Perhaps Minnesota’s cold weather renders the prospect of committing crimes less enticing, considering that its violent crime rate (11th in the nation) and property crime rate (20th in the nation) compare favorably with those of the rest of the United States. Thinking about a move to Minnesota? Let’s take an in-depth look at the Land of 10,000 Lakes’ five safest cities for a good idea of where to settle in the state.
Big Lake is Minnesota’s safest city: the modest community of 10.7K recorded just 1 violent crime in 2017 for a near nonexistent rate of 0.09 per 1,000, while its low property crime rate of 5.5 per 1,000 is similarly impressive.
Orono is about twice the size as Big Lake, yet city posted similarly impressive rates of violent and property crime well below state and national averages.
Third in the ranking is Worthington, the county seat of Nobles County which recorded a not-too-shabby 1.59 per 1,000 violent crime rate as well as a 15.61 property crime rate, which is below the state average.
Lino Lakes, an outer Twin Cities suburb, placed #4 in the ranking of Minnesota’s safest cities. The peaceful community of 21,000 earned a 0.43 on our Safety Index, owing to a very low violent crime rate of 0.43 per 1,000.

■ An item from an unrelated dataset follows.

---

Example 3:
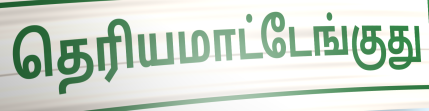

Rounding out the list of Minnesota’s top five safest cities is Hutchinson. The city’s violent and property crime rates don’t rank among the state’s safest, but are well under the national averages in both categories.
Safest Cities in Minnesota, 2019
|11||South Lake Minnetonka||0.35|
|47||St. Louis Park||0.07|
|48||North St. Paul||0.06|
|59||Inver Grove Heights||-0.05|
|63||White Bear Lake||-0.06|
|77||South St. Paul||-0.32|
|86||West St. Paul||-0.76|
We used the most recent FBI crime statistics to create state rankings. There were initially 7,430 cities in the data set. After filtering out the cities with populations of less than 10,000, 2,929 cities remained. We then calculated violent crime rates and property crime rates by dividing the crime numbers by the population to get rates per 1,000. We also calculated the ratio of law enforcement workers to per 1,000. These were weighted with -50% for the violent crime rate, -25% for the property crime rate, and +25% for the law enforcement rate. The resulting metric gave us a the safety index score. The higher this number more safe the city is.